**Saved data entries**

□ □ □ □ □

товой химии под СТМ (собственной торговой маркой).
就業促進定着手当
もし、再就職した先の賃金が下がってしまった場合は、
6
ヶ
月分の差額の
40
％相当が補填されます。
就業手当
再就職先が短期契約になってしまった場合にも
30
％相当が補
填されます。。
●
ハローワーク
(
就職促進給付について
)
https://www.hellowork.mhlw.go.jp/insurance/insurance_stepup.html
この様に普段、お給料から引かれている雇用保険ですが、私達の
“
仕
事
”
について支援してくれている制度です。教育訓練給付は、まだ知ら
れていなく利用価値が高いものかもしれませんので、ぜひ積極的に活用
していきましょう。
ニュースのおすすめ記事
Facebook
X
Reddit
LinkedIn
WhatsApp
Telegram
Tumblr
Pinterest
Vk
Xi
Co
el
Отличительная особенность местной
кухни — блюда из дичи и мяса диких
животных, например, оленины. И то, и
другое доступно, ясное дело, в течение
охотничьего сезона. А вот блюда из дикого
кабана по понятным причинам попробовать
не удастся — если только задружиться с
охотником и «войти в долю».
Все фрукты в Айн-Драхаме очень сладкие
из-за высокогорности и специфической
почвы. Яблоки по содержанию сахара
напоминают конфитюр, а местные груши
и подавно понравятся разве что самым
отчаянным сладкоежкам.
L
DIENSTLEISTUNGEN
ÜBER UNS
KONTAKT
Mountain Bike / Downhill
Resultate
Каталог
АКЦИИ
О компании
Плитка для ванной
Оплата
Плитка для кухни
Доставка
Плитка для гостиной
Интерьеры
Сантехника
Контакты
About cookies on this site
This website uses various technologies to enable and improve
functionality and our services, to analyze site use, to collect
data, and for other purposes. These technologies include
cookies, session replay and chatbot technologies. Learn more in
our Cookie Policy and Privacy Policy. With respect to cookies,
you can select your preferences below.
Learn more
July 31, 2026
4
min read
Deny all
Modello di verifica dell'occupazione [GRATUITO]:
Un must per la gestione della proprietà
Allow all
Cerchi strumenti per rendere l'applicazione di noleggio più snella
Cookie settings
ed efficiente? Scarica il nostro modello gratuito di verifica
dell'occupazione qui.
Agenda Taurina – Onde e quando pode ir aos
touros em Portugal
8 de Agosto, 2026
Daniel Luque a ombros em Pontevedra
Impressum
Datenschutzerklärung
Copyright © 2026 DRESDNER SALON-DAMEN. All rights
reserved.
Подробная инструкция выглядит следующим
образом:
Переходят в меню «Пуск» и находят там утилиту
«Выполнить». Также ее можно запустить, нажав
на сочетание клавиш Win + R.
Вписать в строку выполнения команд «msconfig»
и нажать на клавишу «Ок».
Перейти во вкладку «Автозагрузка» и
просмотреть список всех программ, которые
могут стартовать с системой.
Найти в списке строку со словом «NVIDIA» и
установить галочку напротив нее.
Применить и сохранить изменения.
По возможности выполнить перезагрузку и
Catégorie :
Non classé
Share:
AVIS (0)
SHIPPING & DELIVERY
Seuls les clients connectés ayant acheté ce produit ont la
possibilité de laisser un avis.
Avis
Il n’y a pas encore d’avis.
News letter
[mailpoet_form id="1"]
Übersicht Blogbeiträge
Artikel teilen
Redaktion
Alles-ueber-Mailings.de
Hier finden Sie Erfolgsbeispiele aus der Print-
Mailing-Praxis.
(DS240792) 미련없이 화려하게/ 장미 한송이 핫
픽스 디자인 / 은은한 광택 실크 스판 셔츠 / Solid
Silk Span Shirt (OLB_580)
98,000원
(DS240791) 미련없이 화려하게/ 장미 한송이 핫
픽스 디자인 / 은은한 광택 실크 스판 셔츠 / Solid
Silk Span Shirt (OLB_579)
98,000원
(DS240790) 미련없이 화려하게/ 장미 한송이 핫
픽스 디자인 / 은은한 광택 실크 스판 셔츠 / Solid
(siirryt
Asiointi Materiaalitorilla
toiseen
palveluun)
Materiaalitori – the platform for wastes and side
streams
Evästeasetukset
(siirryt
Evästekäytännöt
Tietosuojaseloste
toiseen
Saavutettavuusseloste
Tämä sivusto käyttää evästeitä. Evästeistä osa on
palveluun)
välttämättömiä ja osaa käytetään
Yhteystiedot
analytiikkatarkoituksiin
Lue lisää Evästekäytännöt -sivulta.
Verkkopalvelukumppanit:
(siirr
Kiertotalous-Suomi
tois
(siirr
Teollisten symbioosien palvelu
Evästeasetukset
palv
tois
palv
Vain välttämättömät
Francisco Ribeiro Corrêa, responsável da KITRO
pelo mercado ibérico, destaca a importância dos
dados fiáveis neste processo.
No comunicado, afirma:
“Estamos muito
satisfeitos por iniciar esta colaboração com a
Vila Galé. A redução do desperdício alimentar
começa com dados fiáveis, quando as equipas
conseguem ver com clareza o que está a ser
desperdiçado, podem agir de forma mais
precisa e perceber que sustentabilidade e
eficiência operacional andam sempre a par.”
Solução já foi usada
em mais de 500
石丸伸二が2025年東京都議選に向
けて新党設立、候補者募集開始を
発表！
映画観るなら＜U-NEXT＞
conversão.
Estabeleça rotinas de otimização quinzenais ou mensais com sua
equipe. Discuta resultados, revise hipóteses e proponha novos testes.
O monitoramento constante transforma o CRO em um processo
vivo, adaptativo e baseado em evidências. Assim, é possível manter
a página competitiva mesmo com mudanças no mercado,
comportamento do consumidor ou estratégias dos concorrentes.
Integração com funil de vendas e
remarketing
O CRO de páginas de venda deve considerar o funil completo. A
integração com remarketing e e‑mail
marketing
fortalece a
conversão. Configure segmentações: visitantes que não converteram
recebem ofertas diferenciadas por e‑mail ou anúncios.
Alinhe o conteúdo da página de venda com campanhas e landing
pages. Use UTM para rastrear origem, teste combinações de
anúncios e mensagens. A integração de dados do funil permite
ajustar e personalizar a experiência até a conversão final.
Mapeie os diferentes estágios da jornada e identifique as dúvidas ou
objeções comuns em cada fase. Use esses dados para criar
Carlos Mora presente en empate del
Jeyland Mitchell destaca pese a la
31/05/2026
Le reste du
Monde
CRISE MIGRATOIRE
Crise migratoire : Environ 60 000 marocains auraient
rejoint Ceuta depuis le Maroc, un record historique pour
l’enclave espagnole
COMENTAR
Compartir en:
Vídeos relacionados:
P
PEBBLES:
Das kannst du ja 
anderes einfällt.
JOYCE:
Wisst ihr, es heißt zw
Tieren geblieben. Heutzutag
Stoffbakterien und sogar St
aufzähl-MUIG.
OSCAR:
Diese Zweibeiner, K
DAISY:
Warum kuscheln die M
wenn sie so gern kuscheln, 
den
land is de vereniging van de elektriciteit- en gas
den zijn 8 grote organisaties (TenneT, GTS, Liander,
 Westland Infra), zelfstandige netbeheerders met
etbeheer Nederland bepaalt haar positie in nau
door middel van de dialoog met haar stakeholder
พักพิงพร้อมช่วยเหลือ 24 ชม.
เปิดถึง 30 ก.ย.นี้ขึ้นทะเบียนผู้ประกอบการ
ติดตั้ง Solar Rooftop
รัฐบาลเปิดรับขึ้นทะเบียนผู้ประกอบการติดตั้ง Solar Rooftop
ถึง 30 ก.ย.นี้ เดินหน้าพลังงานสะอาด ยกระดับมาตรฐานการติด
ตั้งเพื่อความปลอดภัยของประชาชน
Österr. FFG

□ □ □ □ □

**The task**
Set down, exactly as they appear, the lines above from the first one to the line that holds "и подавно понравятся разве что самым", both included, please, and no others.

**Reply to the task**
товой химии под СТМ (собственной торговой маркой).
就業促進定着手当
もし、再就職した先の賃金が下がってしまった場合は、
6
ヶ
月分の差額の
40
％相当が補填されます。
就業手当
再就職先が短期契約になってしまった場合にも
30
％相当が補
填されます。。
●
ハローワーク
(
就職促進給付について
)
https://www.hellowork.mhlw.go.jp/insurance/insurance_stepup.html
この様に普段、お給料から引かれている雇用保険ですが、私達の
“
仕
事
”
について支援してくれている制度です。教育訓練給付は、まだ知ら
れていなく利用価値が高いものかもしれませんので、ぜひ積極的に活用
していきましょう。
ニュースのおすすめ記事
Facebook
X
Reddit
LinkedIn
WhatsApp
Telegram
Tumblr
Pinterest
Vk
Xi
Co
el
Отличительная особенность местной
кухни — блюда из дичи и мяса диких
животных, например, оленины. И то, и
другое доступно, ясное дело, в течение
охотничьего сезона. А вот блюда из дикого
кабана по понятным причинам попробовать
не удастся — если только задружиться с
охотником и «войти в долю».
Все фрукты в Айн-Драхаме очень сладкие
из-за высокогорности и специфической
почвы. Яблоки по содержанию сахара
напоминают конфитюр, а местные груши
и подавно понравятся разве что самым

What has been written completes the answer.